— За молодых! — радостно кричит Игорь Евгеньевич, и Карим быстренько разливает коньяк в стопки. Мама подмигивает мне и улыбается.

    Я глупо улыбаюсь в ответ и тянусь за четвертым бокалом шампанского от проходящего мимо официанта.  Сегодня я напьюсь. Это даже не обсуждается.

    Во дворе становится совсем темно, и в траве зажигаются разноцветные фонарики. Совсем как в нашем старом доме, когда я была еще маленькой, и когда был жив папа. Воспоминания, подогретые шампанским, заставляют испытывать невыносимое напряжение. Мне плохо. Очень.

    Время тянется бесконечно долго. Матвей пытается со мной говорить, но у нас почти нет общих тем для разговора, а я не поддерживаю его неудачные попытки меня заинтересовать. Он начинает раздражаться, постукивает пальцами по столику, я же продолжаю медленно цедить шампанское, постепенно приближаясь к своей цели отключиться от причиняющей боль реальности.

    Увы, коварное шампанское заставляет меня испытывать не только опьянение, но и тошноту.

— Мне надо в ванную, — криво улыбаюсь я Матвею, поднимаюсь из-за столика и о, ужас, спотыкаюсь о ступеньку, ведущую к дорожке от бассейна к дому. Мне не удается удержать равновесие, я растягиваюсь на ступенях и конечно привлекаю всеобщее внимание.

    Ко мне спешат Матвей, мама, тетя Кора, кто-то из гостей пытается помочь мне подняться, но я почему-то не могу встать. Цель достигнута – шампанское парализует мой мозг, и я больше не контролирую свое поведение.

     Мне удается подняться, но вместо того, чтобы уйти в дом, я, балансируя, забираюсь на сцену. Вырываю у липкого ведущего микрофон, и у меня начинается истерика.

    Я кричу, что я всех ненавижу. Что эти разноцветные фонарики, мелькающие в траве, Карим приказал включить специально, только для того, чтобы освежить мои воспоминания о собственном отце, и что это очень подло, вот так вывести меня из равновесия в мой день рождения.

     Что я не вещь, и моим расположением нельзя торговать. Я кричу что-то еще и давлюсь рыданиями. Тетя Кора и мама с ужасом пытаются отнять у меня микрофон и стащить со сцены, но я упорно продолжаю реветь и орать, что я ненавижу Карима.  

     Гости шокированы. Они молча взирают на мою пьяную истерику. Матвей стоит у сцены, беспомощно разводя руками. Он выглядит, словно побитая собака, которая не знает, как себя вести.

    Наконец тете Коре удается вырвать у меня микрофон, и он летит в бассейн.  Мама и тетя волокут меня вниз, и мы втроем упираемся в Карима.

    Он стоит перед нами, словно каменное изваяние. Его лицо перекошено от ярости и гнева.
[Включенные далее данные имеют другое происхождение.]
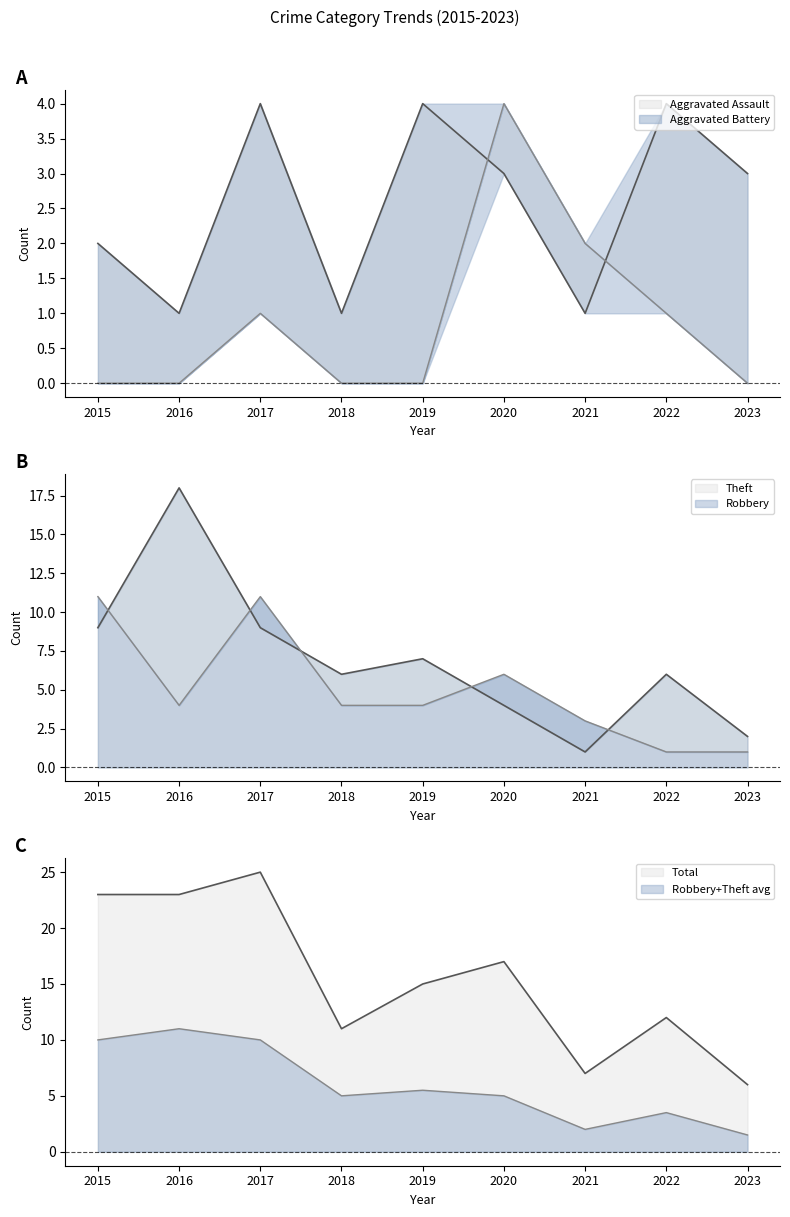

List the series in order of their peak value, highest first.

Total, Theft, Robbery, Aggravated Assault, Aggravated Battery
Мама и тетя испуганно замирают перед ним.

— Карим, я… я жутко извиняюсь за Кристину… — сглатывая ком, бормочет мама.

— Вон! — приказывает отчим, испепеляя нас ледяным взглядом. — Все трое вон из моего дома! Чтобы ноги вашей здесь больше не было!.. А ты, — он хватает маму за горло, — ты отдашь мне все, что я заплатил за твоего мужа. Все, до копейки.

— Карим, я… я не смогу тебе отдать так много денег… у меня их просто нет… — глотая слезы, шепчет мама.

— Надо было думать раньше! — он отталкивает ее от себя и резким жестом указывает нам на железные автоматические ворота. — Я заберу у тебя все права на твои книги! А теперь пошли вон из моего дома!

     Тетя и мама крепко держат меня под руки и стараются быстро пройти мимо гостей. Все смотрят на нас с отвращением и жутким презрением. На мое счастье, Матвей за нами не бежит следом. Но какова цена моей пьяной свободы? Похоже, своей глупой выходкой я подписала маме приговор.